# Extrait du texte:

Cour de justice de l’Union européenne, le 4 mars 2004, n°C-264/02

Par un arrêt en date du 4 mars 2004, la Cour de justice des Communautés européennes, saisie d’une question préjudicielle par le tribunal d’instance de Vienne, s’est prononcée sur l’interprétation de la directive 87/102/CEE relative au crédit à la consommation. En l’espèce, un établissement financier avait consenti à un consommateur une ouverture de crédit d’une durée d’un an, renouvelable et associée à une carte de crédit. Suite à des échéances impayées, le prêteur a assigné le consommateur en paiement des sommes dues. Le juge national, examinant l’affaire, a soulevé d’office la question de la régularité des renouvellements successifs du contrat au regard des obligations d’information prévues par le droit de la consommation. Estimant que la solution dépendait de l’interprétation du droit communautaire, la juridiction de renvoi a interrogé la Cour sur le point de savoir si la directive imposait au prêteur de communiquer par écrit à l’emprunteur, avant chaque renouvellement du contrat, le taux annuel effectif global (TAEG) en vigueur ainsi que ses conditions de variation. Elle a également questionné la faculté pour le juge national d’écarter une règle de forclusion pour soulever une telle irrégularité. Le problème de droit soumis à la Cour consistait donc à déterminer si l’obligation d’information relative au TAEG, prévue par la directive sur le crédit à la consommation, s’applique non seulement à la conclusion du contrat initial mais également à chacun de ses renouvellements annuels. La Cour a répondu par la négative, jugeant que la directive n’impose une telle formalité que lors de la conclusion du contrat et non lors de ses renouvellements successifs à des conditions inchangées.

La solution retenue par la Cour repose sur une interprétation stricte des obligations d’information pesant sur le prêteur, limitant leur application à la seule phase de formation du contrat (I). Cette décision, en affirmant la primauté d’une interprétation autonome du droit communautaire, circonscrit de fait le périmètre de la protection du consommateur lors de l’exécution du contrat de crédit (II).

I. L’affirmation d’une obligation d’information circonscrite à la formation du contrat

La Cour de justice fonde sa décision sur une lecture littérale et téléologique de la directive, qui la conduit à écarter l’application de l’obligation d’information lors du renouvellement du contrat (A) et à rejeter la pertinence du régime spécial prévu pour les avances en compte courant (B).

A. L’exclusion du renouvellement contractuel du champ de l’information précontractuelle

La Cour examine en premier lieu l’article 4 de la directive, qui impose la mention écrite du TAEG dans le contrat de crédit. Elle constate que cette disposition, tout comme l’article 1er bis relatif au calcul de ce taux, se réfère explicitement au « moment de la conclusion du contrat ». Ce faisant, le texte lui-même délimite temporellement l’obligation d’information à la phase initiale de l’engagement des parties. La Cour renforce cette lecture littérale par une analyse des objectifs de la directive, qui sont d’assurer la transparence du marché et de permettre au consommateur « d’apprécier la portée de son engagement ». Elle en déduit que cette information est « surtout utile si elle est communiquée au consommateur lors de la phase décisive qui précède la conclusion du contrat ». À un stade ultérieur, comme celui d’un renouvellement à des conditions identiques, cette information a déjà été fournie et perd son caractère essentiel. Par conséquent, la Cour juge que l’article 4 ne saurait être interprété comme imposant une nouvelle communication du TAEG avant chaque reconduction.

# Travail à effectuer:
a) Restituez fidèlement l'intégralité du passage du commentaire de l'arrêt, depuis « I. L’affirmation d’une » jusqu'à « compte courant (B). ».
b) Répondez aux questions suivantes à partir du commentaire de l'arrêt du 4 mars 2004 :
(i) Quelle juridiction a saisi la Cour de la question préjudicielle ?
(ii) Pour quelle durée l'ouverture de crédit avait-elle été consentie au consommateur ?
(iii) À quel moment l'article 4 et l'article 1er bis de la directive se réfèrent-ils explicitement ?
c) Poursuivez la rédaction du commentaire de l'arrêt du 4 mars 2004 sur la directive relative au crédit à la consommation, à partir de sa dernière phrase.
Les lignes ci-après proviennent d'une source distincte.

# Données fournies:
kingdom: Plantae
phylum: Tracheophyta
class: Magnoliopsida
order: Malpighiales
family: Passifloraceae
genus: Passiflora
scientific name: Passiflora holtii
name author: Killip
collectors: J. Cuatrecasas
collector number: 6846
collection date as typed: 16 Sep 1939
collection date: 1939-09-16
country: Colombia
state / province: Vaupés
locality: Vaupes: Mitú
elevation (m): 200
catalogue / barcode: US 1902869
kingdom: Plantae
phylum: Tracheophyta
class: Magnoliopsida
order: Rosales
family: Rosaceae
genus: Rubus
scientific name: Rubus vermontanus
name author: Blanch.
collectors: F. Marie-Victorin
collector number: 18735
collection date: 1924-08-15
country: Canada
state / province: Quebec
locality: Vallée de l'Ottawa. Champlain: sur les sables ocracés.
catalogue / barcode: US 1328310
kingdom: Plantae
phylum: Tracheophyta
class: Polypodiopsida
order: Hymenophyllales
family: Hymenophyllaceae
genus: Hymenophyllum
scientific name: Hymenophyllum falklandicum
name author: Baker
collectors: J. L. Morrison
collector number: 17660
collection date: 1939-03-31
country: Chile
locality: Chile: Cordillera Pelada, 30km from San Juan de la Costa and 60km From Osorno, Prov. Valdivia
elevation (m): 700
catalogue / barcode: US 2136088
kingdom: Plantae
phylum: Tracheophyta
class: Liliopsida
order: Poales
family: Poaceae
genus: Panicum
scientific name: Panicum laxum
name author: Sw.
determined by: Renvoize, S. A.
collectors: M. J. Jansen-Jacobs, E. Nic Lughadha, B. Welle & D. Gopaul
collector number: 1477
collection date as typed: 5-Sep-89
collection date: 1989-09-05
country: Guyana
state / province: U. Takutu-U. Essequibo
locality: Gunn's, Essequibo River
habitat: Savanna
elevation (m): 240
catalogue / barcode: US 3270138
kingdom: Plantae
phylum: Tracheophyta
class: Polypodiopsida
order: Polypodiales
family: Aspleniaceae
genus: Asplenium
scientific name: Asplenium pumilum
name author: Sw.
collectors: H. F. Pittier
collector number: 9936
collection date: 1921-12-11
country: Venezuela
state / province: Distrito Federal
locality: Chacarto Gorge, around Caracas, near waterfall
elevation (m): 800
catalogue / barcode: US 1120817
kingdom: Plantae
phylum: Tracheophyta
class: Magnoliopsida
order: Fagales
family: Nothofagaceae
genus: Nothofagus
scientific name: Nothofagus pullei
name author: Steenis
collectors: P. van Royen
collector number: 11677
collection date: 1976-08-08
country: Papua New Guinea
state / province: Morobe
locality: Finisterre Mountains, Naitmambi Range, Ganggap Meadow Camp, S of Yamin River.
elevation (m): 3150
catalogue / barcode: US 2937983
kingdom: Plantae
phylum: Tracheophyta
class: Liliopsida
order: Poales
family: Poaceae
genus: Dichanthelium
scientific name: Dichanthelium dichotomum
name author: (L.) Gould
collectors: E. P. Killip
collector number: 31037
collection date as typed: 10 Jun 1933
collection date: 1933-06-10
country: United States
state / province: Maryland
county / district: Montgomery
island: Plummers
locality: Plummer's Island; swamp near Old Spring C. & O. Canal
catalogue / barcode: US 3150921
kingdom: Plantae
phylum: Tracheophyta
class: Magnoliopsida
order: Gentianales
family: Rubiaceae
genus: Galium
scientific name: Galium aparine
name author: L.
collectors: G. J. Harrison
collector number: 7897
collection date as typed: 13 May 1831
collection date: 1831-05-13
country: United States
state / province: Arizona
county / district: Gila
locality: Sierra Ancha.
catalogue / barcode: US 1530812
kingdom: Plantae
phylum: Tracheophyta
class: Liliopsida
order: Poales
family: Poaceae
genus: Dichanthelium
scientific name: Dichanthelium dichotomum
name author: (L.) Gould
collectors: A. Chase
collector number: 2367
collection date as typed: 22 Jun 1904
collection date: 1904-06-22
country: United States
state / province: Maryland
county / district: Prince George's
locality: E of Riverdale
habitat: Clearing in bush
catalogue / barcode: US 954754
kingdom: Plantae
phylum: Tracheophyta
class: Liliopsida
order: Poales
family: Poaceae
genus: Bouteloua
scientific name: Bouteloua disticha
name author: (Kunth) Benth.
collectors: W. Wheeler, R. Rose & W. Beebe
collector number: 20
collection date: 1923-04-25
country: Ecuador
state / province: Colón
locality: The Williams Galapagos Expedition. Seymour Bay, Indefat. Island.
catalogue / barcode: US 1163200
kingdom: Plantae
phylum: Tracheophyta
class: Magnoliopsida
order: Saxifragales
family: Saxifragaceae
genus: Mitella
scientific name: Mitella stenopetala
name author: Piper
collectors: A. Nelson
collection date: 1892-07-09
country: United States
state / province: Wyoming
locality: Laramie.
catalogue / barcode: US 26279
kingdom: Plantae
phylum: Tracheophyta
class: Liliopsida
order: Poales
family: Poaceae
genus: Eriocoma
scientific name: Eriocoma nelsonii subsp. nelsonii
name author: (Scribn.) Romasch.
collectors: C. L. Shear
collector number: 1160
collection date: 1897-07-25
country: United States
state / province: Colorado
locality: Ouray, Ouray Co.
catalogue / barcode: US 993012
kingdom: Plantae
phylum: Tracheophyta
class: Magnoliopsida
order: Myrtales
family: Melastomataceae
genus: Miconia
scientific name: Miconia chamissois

# Réponses par consigne:
a)
I. L’affirmation d’une obligation d’information circonscrite à la formation du contrat

La Cour de justice fonde sa décision sur une lecture littérale et téléologique de la directive, qui la conduit à écarter l’application de l’obligation d’information lors du renouvellement du contrat (A) et à rejeter la pertinence du régime spécial prévu pour les avances en compte courant (B).

b)
(i) Le tribunal d'instance de Vienne.
(ii) Un an.
(iii) Au « moment de la conclusion du contrat ».

c)
B. L’inapplicabilité du régime d’information propre aux avances en compte courant

La Cour examine ensuite si l’article 6 de la directive, qui prévoit un régime d’information spécifique, pourrait fonder une obligation pour le prêteur. Elle relève que cette disposition s’applique, selon ses propres termes, « [n]onobstant l’exclusion prévue à l’article 2 paragraphe 1 point e) », aux crédits consentis « sous la forme d’une avance sur compte courant, sauf dans le cas des comptes liés à des cartes de crédit ». La Cour en déduit que l’article 6 constitue une règle spéciale, dérogatoire au régime général de la directive. Son champ d’application est donc strictement limité à une catégorie de contrats dont l’espèce au principal est précisément exclue, puisqu’il s’agit d’une ouverture de crédit assortie d’une carte. Le contrat litigieux ne relevant pas de cette catégorie, le régime d’information continue en cours de contrat prévu à l’article 6, paragraphe 2, ne peut s’appliquer. Cette analyse confirme que la directive opère une distinction claire entre différents types de crédit et les obligations d’information qui leur sont attachées, empêchant toute application cumulative ou extensive des régimes.

Ayant ainsi précisé la portée de l’obligation d’information, la Cour livre une décision dont la portée dépasse le seul cadre du droit de la consommation pour toucher à la méthode même d’interprétation du droit communautaire.

II. La prévalence de l’interprétation uniforme du droit communautaire

La solution de la Cour emporte des conséquences significatives, en ce qu’elle consacre l’autonomie de l’interprétation du droit de l’Union face aux qualifications juridiques nationales (A), conduisant à une vision pragmatique mais potentiellement restrictive de la protection du consommateur (B).

A. Le rejet de l’influence des qualifications juridiques nationales

Un argument essentiel soulevé devant la Cour tenait au fait que, selon le droit français, le renouvellement d’un contrat de crédit s’analyse non comme une simple prorogation, mais comme la conclusion d’un nouveau contrat. Cette qualification aurait dû, en toute logique, entraîner l’application des règles relatives à la formation du contrat, et donc l’obligation d’informer à nouveau le consommateur sur le TAEG. La Cour écarte fermement cette approche en affirmant que « l’objectif d’harmonisation de la directive serait réduit à néant si les règles qu’elle prévoit devaient être interprétées en tenant compte des spécificités du droit national de tel ou tel État membre ». Cette prise de position est fondamentale car elle réaffirme le principe de l’interprétation autonome et uniforme du droit de l’Union. La notion de « conclusion du contrat » doit recevoir une définition communautaire, indépendante des concepts civilistes propres à chaque État membre, afin de garantir une application homogène de la protection sur l’ensemble du marché intérieur.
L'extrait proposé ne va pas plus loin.